Date of Award


Degree Type


Degree Name



Mechanical, Automotive, and Materials Engineering

First Advisor

Defoe, Jeff


Approach, Cascade, CFD, Design, Open-loop, Wind tunnel




Currently available literature regarding the design of fluid flow systems tend to focus on the specific system without providing a general guideline for how to address the design problem. This thesis focuses on developing such a general approach which is applied to the design of a wind tunnel meant for the University of Windsor. It is shown that, by applying the first principles of fluid mechanics to the problem, the components required, for operation of the wind tunnel within set constraints and requirements are identified. Numerical simulations are performed in two parts: 1) two-dimensional computational fluid dynamics simulations, which enable a parametric study of each component, and 2) three-dimensional computations, which provide a more accurate estimation of the performance of the wind tunnel.

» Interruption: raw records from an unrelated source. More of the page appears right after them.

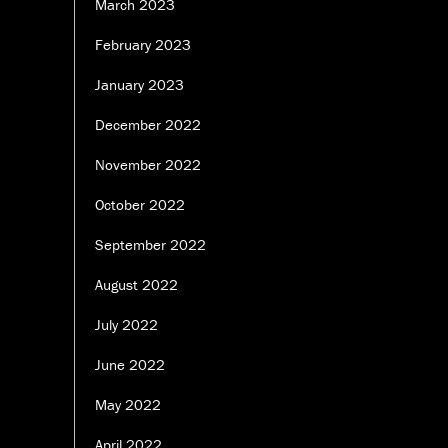
March 2023
February 2023
January 2023
December 2022
November 2022
October 2022
September 2022
August 2022
July 2022
June 2022
May 2022
April 2022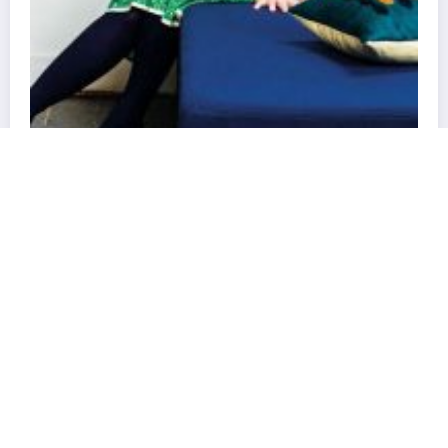
Newscrunch - Magazine & Blog
WordPress
Theme 2026 | Powered By
SpiceThemes
nce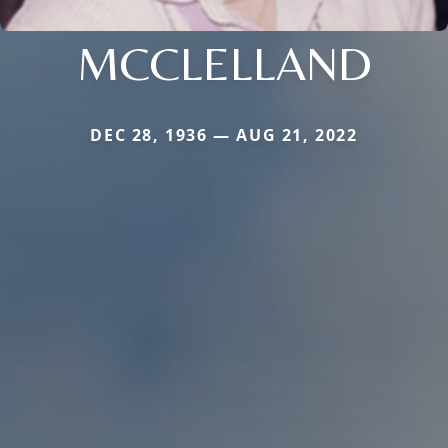
MCCLELLAND
DEC 28, 1936 — AUG 21, 2022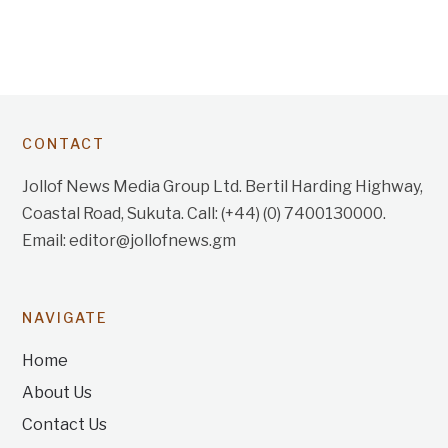
CONTACT
Jollof News Media Group Ltd. Bertil Harding Highway,
Coastal Road, Sukuta. Call: (+44) (0) 7400130000.
Email: editor@jollofnews.gm
NAVIGATE
Home
About Us
Contact Us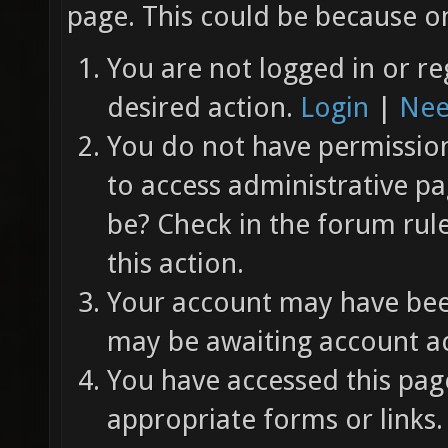
page. This could be because on
You are not logged in or re
desired action.
Login
|
Nee
You do not have permission 
to access administrative pa
be? Check in the forum rul
this action.
Your account may have been
may be awaiting account ac
You have accessed this page
appropriate forms or links.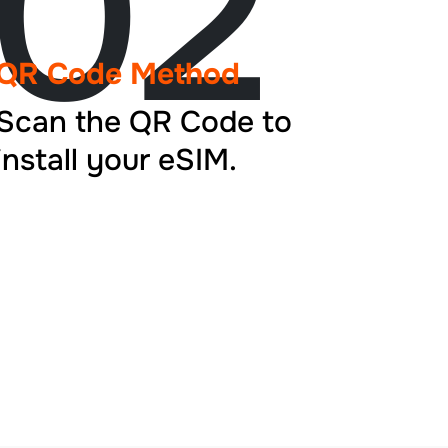
02
QR Code Method
Scan the QR Code to
install your eSIM.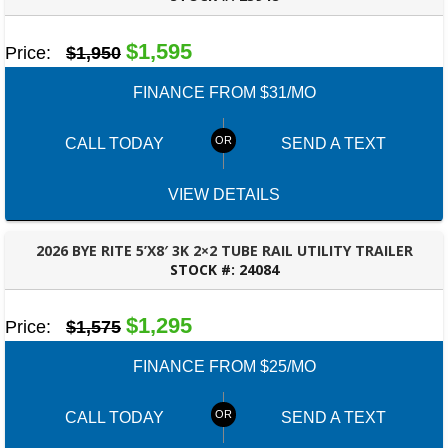
BESSEMER, AL
$1,595
Price:
$1,950
FINANCE FROM $31/MO
CALL TODAY
SEND A TEXT
VIEW DETAILS
2026 BYE RITE 5’X8′ 3K 2×2 TUBE RAIL UTILITY TRAILER
STOCK #:
24084
PANAMA CITY, FL
$1,295
Price:
$1,575
FINANCE FROM $25/MO
CALL TODAY
SEND A TEXT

By following these steps, it is found that computational cost is greatly reduced by first sizing the components during the parametric study. The metrics used to assess the wind tunnel performance are the flow non-uniformity and the total pressure loss coefficient throughout the tunnel. The first principles based approach yields a set of components, respecting the constraints set while two-dimensional computations allows the determination of the wind tunnel dimensions and estimation of its performance, which is verified by a three-dimensional computation. Employing this approach, a successful wind tunnel design rated with a maximum volume flow rate of 12.9 m^{3}/s at a test section inlet velocity of 40 m/s with the ability to be attached to different test sections is achieved. This wind tunnel comprises a fan followed by a constant area duct leading to a diffuser, which is attached to a flow conditioner. The last component is a nozzle directing the flow into the test section. The wind tunnel operates with an estimated 8% flow non-uniformity at the nozzle exit together with a total pressure loss coefficient of 0.238 based on the test section inlet dynamic pressure.